Photonic Crystal-/Quantum Dot-Based Nanophotonics for Ultra-Fast All-Optical Digital Signal Processors

Abstract

Summary form only given. Nano-photonic technologies of GaAs-based two-dimensional photonic crystal (2DPC) slab waveguides and InAs-based quantum dots (QDs) are reviewed for symmetric Mach-Zehnder type, ultra-small and ultra-fast all-optical switch (PC-SMZ) and optical flip-flop device (PC-FF). In the 1st phase of this work, ultra-fast (~ps) and ultra-low energy (~100 fJ) switching has been demonstrated using the PC-SMZ chip with 600 ?m × 300 ? m in size.
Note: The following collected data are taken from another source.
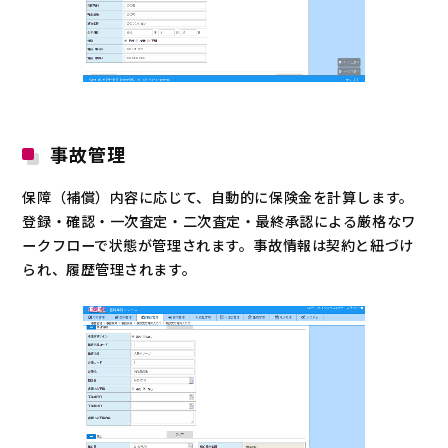
事故管理
保障（補償）内容に応じて、自動的に保険金を計算します。
登録・確認・一次査定・二次査定・最終承認による厳格なワ
ークフローで状態が管理されます。事故情報は契約と紐づけ
られ、履歴管理されます。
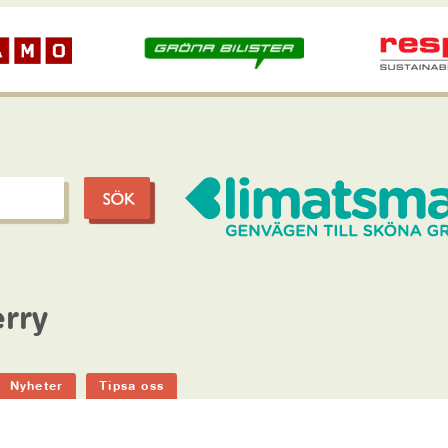
rry
Nyheter
Tipsa oss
In the 2nd phase, the concept of the PC-FF based on the dual PC-SMZs for providing a latch function has been proposed for a future ultra-fast optical digital processor, as shown in Fig.1. One of the priority subjects is to establish a new design method, i.e., topology optimization method of the 2DPC waveguide with wide/flat bandwidth, high transmittance and low reflectivity. Another one is to develop a selective-area-MBE growth technique with a metal-mask method for high-density and highly uniform InAs QDs with large optical nonlinearity (ONL). Recent results regarding these subjects are shown in detail in the presentation.